Give back every record exactly.

□ □ □ □

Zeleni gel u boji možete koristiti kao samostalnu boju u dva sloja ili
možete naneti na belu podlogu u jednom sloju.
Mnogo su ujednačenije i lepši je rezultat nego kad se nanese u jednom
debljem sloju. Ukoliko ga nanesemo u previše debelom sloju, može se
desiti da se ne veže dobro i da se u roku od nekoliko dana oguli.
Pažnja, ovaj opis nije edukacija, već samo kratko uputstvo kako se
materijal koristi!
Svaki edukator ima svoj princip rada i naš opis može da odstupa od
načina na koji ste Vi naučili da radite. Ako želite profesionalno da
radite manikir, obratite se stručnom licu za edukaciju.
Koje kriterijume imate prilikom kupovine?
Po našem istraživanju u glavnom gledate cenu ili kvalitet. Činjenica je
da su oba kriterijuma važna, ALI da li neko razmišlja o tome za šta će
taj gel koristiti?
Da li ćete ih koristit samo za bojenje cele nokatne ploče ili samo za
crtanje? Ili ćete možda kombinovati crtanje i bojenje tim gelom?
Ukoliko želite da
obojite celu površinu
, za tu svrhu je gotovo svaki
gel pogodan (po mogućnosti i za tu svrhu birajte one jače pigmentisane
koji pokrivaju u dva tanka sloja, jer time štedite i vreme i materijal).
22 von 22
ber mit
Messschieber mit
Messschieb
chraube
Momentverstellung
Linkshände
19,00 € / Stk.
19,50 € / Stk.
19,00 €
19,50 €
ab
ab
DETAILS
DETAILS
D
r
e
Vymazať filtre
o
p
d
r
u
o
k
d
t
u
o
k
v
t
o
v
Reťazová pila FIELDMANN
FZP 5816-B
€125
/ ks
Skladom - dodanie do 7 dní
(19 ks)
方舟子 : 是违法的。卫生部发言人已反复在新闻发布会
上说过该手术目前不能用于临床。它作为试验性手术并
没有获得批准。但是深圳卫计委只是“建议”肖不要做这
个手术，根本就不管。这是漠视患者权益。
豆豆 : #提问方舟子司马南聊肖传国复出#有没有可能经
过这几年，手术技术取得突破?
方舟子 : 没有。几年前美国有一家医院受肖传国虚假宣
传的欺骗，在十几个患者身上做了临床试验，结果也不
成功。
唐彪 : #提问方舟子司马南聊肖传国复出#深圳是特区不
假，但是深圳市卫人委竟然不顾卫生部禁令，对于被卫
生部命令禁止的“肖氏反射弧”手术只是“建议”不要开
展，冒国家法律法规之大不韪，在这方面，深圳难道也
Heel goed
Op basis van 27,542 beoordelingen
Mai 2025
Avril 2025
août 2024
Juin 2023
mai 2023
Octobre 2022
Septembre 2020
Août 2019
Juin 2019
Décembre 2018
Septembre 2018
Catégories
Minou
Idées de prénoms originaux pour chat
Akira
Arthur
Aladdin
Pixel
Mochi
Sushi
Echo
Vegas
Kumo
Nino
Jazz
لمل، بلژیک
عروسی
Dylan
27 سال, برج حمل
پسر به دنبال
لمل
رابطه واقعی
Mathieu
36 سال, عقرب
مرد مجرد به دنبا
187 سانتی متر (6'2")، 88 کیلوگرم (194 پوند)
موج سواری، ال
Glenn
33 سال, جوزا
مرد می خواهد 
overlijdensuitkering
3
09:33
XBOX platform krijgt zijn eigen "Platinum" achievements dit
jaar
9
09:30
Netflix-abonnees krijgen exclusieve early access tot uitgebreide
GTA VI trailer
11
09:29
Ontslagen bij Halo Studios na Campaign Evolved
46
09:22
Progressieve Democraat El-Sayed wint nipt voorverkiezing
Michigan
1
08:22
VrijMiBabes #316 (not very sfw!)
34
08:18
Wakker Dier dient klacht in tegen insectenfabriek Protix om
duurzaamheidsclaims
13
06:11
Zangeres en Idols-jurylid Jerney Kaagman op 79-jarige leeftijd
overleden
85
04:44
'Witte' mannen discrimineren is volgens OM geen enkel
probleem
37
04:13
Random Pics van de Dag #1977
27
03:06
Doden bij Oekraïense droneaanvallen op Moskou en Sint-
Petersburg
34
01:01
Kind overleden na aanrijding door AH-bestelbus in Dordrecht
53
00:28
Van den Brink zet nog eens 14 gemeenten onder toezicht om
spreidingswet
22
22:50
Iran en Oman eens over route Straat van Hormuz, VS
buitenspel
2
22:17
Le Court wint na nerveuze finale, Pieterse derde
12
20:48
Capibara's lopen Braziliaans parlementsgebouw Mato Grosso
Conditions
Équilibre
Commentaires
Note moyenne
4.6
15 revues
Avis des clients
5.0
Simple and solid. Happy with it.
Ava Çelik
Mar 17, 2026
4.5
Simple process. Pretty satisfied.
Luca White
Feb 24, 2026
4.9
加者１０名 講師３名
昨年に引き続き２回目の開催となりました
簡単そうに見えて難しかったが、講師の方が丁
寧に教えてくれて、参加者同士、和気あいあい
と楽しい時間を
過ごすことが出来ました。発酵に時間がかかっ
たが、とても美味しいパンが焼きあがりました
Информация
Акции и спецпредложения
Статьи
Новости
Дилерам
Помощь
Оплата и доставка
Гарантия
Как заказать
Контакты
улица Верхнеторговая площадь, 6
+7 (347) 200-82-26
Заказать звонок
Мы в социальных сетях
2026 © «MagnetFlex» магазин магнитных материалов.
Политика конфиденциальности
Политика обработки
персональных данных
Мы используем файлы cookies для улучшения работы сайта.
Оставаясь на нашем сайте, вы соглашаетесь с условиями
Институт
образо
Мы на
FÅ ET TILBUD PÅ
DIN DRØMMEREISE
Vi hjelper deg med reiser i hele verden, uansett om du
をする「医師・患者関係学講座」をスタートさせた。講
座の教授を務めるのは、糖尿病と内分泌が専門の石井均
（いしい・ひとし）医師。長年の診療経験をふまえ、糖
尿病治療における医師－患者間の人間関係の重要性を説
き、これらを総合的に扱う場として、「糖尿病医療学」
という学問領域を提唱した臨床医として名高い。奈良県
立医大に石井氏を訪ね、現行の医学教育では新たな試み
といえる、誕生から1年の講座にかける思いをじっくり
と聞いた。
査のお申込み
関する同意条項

□ □ □ □

*Answer to the problem*:
Zeleni gel u boji možete koristiti kao samostalnu boju u dva sloja ili
možete naneti na belu podlogu u jednom sloju.
Mnogo su ujednačenije i lepši je rezultat nego kad se nanese u jednom
debljem sloju. Ukoliko ga nanesemo u previše debelom sloju, može se
desiti da se ne veže dobro i da se u roku od nekoliko dana oguli.
Pažnja, ovaj opis nije edukacija, već samo kratko uputstvo kako se
materijal koristi!
Svaki edukator ima svoj princip rada i naš opis može da odstupa od
načina na koji ste Vi naučili da radite. Ako želite profesionalno da
radite manikir, obratite se stručnom licu za edukaciju.
Koje kriterijume imate prilikom kupovine?
Po našem istraživanju u glavnom gledate cenu ili kvalitet. Činjenica je
da su oba kriterijuma važna, ALI da li neko razmišlja o tome za šta će
taj gel koristiti?
Da li ćete ih koristit samo za bojenje cele nokatne ploče ili samo za
crtanje? Ili ćete možda kombinovati crtanje i bojenje tim gelom?
Ukoliko želite da
obojite celu površinu
, za tu svrhu je gotovo svaki
gel pogodan (po mogućnosti i za tu svrhu birajte one jače pigmentisane
koji pokrivaju u dva tanka sloja, jer time štedite i vreme i materijal).
22 von 22
ber mit
Messschieber mit
Messschieb
chraube
Momentverstellung
Linkshände
19,00 € / Stk.
19,50 € / Stk.
19,00 €
19,50 €
ab
ab
DETAILS
DETAILS
D
r
e
Vymazať filtre
o
p
d
r
u
o
k
d
t
u
o
k
v
t
o
v
Reťazová pila FIELDMANN
FZP 5816-B
€125
/ ks
Skladom - dodanie do 7 dní
(19 ks)
方舟子 : 是违法的。卫生部发言人已反复在新闻发布会
上说过该手术目前不能用于临床。它作为试验性手术并
没有获得批准。但是深圳卫计委只是“建议”肖不要做这
个手术，根本就不管。这是漠视患者权益。
豆豆 : #提问方舟子司马南聊肖传国复出#有没有可能经
过这几年，手术技术取得突破?
方舟子 : 没有。几年前美国有一家医院受肖传国虚假宣
传的欺骗，在十几个患者身上做了临床试验，结果也不
成功。
唐彪 : #提问方舟子司马南聊肖传国复出#深圳是特区不
假，但是深圳市卫人委竟然不顾卫生部禁令，对于被卫
生部命令禁止的“肖氏反射弧”手术只是“建议”不要开
展，冒国家法律法规之大不韪，在这方面，深圳难道也
Heel goed
Op basis van 27,542 beoordelingen
Mai 2025
Avril 2025
août 2024
Juin 2023
mai 2023
Octobre 2022
Septembre 2020
Août 2019
Juin 2019
Décembre 2018
Septembre 2018
Catégories
Minou
Idées de prénoms originaux pour chat
Akira
Arthur
Aladdin
Pixel
Mochi
Sushi
Echo
Vegas
Kumo
Nino
Jazz
لمل، بلژیک
عروسی
Dylan
27 سال, برج حمل
پسر به دنبال
لمل
رابطه واقعی
Mathieu
36 سال, عقرب
مرد مجرد به دنبا
187 سانتی متر (6'2")، 88 کیلوگرم (194 پوند)
موج سواری، ال
Glenn
33 سال, جوزا
مرد می خواهد 
overlijdensuitkering
3
09:33
XBOX platform krijgt zijn eigen "Platinum" achievements dit
jaar
9
09:30
Netflix-abonnees krijgen exclusieve early access tot uitgebreide
GTA VI trailer
11
09:29
Ontslagen bij Halo Studios na Campaign Evolved
46
09:22
Progressieve Democraat El-Sayed wint nipt voorverkiezing
Michigan
1
08:22
VrijMiBabes #316 (not very sfw!)
34
08:18
Wakker Dier dient klacht in tegen insectenfabriek Protix om
duurzaamheidsclaims
13
06:11
Zangeres en Idols-jurylid Jerney Kaagman op 79-jarige leeftijd
overleden
85
04:44
'Witte' mannen discrimineren is volgens OM geen enkel
probleem
37
04:13
Random Pics van de Dag #1977
27
03:06
Doden bij Oekraïense droneaanvallen op Moskou en Sint-
Petersburg
34
01:01
Kind overleden na aanrijding door AH-bestelbus in Dordrecht
53
00:28
Van den Brink zet nog eens 14 gemeenten onder toezicht om
spreidingswet
22
22:50
Iran en Oman eens over route Straat van Hormuz, VS
buitenspel
2
22:17
Le Court wint na nerveuze finale, Pieterse derde
12
20:48
Capibara's lopen Braziliaans parlementsgebouw Mato Grosso
Conditions
Équilibre
Commentaires
Note moyenne
4.6
15 revues
Avis des clients
5.0
Simple and solid. Happy with it.
Ava Çelik
Mar 17, 2026
4.5
Simple process. Pretty satisfied.
Luca White
Feb 24, 2026
4.9
加者１０名 講師３名
昨年に引き続き２回目の開催となりました
簡単そうに見えて難しかったが、講師の方が丁
寧に教えてくれて、参加者同士、和気あいあい
と楽しい時間を
過ごすことが出来ました。発酵に時間がかかっ
たが、とても美味しいパンが焼きあがりました
Информация
Акции и спецпредложения
Статьи
Новости
Дилерам
Помощь
Оплата и доставка
Гарантия
Как заказать
Контакты
улица Верхнеторговая площадь, 6
+7 (347) 200-82-26
Заказать звонок
Мы в социальных сетях
2026 © «MagnetFlex» магазин магнитных материалов.
Политика конфиденциальности
Политика обработки
персональных данных
Мы используем файлы cookies для улучшения работы сайта.
Оставаясь на нашем сайте, вы соглашаетесь с условиями
Институт
образо
Мы на
FÅ ET TILBUD PÅ
DIN DRØMMEREISE
Vi hjelper deg med reiser i hele verden, uansett om du
をする「医師・患者関係学講座」をスタートさせた。講
座の教授を務めるのは、糖尿病と内分泌が専門の石井均
（いしい・ひとし）医師。長年の診療経験をふまえ、糖
尿病治療における医師－患者間の人間関係の重要性を説
き、これらを総合的に扱う場として、「糖尿病医療学」
という学問領域を提唱した臨床医として名高い。奈良県
立医大に石井氏を訪ね、現行の医学教育では新たな試み
といえる、誕生から1年の講座にかける思いをじっくり
と聞いた。
査のお申込み
関する同意条項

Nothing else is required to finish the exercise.